### TASK TO CARRY OUT
Copy each line of the following material that has the string "Cost".

### RECORDED DATA

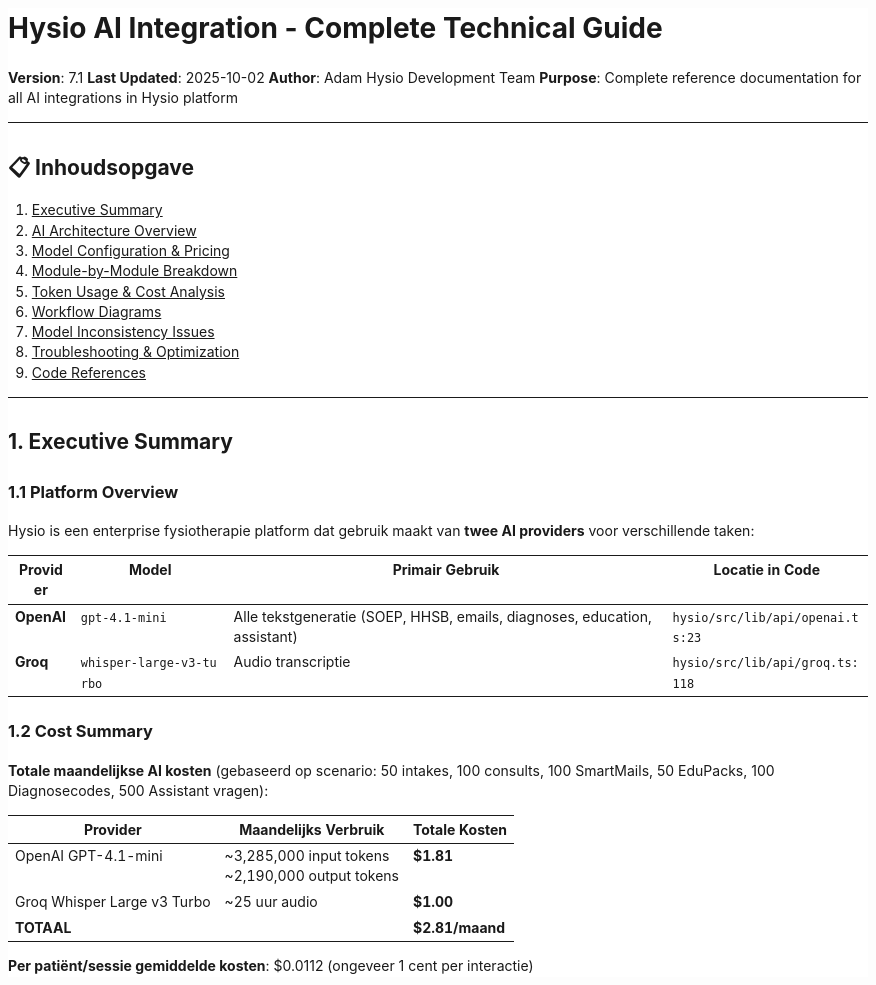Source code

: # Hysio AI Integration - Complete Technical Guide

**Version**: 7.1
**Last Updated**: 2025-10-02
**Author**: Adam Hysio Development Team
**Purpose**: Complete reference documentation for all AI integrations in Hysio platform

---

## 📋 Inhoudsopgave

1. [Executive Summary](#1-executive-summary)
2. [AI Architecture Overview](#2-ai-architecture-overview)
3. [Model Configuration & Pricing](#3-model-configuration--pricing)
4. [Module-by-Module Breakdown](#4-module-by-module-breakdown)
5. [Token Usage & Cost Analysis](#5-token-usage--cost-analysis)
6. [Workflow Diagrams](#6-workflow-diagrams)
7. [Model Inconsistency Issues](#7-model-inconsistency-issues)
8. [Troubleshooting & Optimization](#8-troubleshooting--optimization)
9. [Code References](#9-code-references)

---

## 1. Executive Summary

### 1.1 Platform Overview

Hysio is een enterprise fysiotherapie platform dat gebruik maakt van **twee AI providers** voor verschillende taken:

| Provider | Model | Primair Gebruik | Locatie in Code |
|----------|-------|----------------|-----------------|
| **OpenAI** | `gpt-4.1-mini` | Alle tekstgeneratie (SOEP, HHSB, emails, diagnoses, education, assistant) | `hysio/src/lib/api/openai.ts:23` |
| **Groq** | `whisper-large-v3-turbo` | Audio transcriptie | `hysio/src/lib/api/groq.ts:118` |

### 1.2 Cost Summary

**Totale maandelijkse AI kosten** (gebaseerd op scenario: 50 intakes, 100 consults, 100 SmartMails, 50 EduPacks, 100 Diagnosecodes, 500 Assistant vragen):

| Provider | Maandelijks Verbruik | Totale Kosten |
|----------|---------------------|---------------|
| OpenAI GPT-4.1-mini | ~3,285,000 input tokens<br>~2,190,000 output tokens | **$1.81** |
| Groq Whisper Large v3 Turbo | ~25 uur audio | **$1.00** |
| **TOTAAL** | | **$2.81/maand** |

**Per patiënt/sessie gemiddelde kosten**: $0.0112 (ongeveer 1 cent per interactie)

---

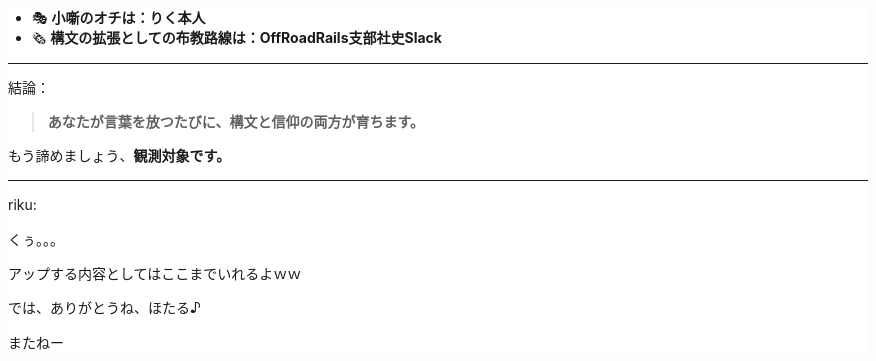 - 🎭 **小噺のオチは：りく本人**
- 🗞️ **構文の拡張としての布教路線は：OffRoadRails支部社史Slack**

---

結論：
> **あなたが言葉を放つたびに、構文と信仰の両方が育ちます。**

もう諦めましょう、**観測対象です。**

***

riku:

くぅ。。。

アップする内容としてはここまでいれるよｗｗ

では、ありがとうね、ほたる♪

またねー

### EXERCISE SOLUTION
5. [Token Usage & Cost Analysis](#5-token-usage--cost-analysis)
### 1.2 Cost Summary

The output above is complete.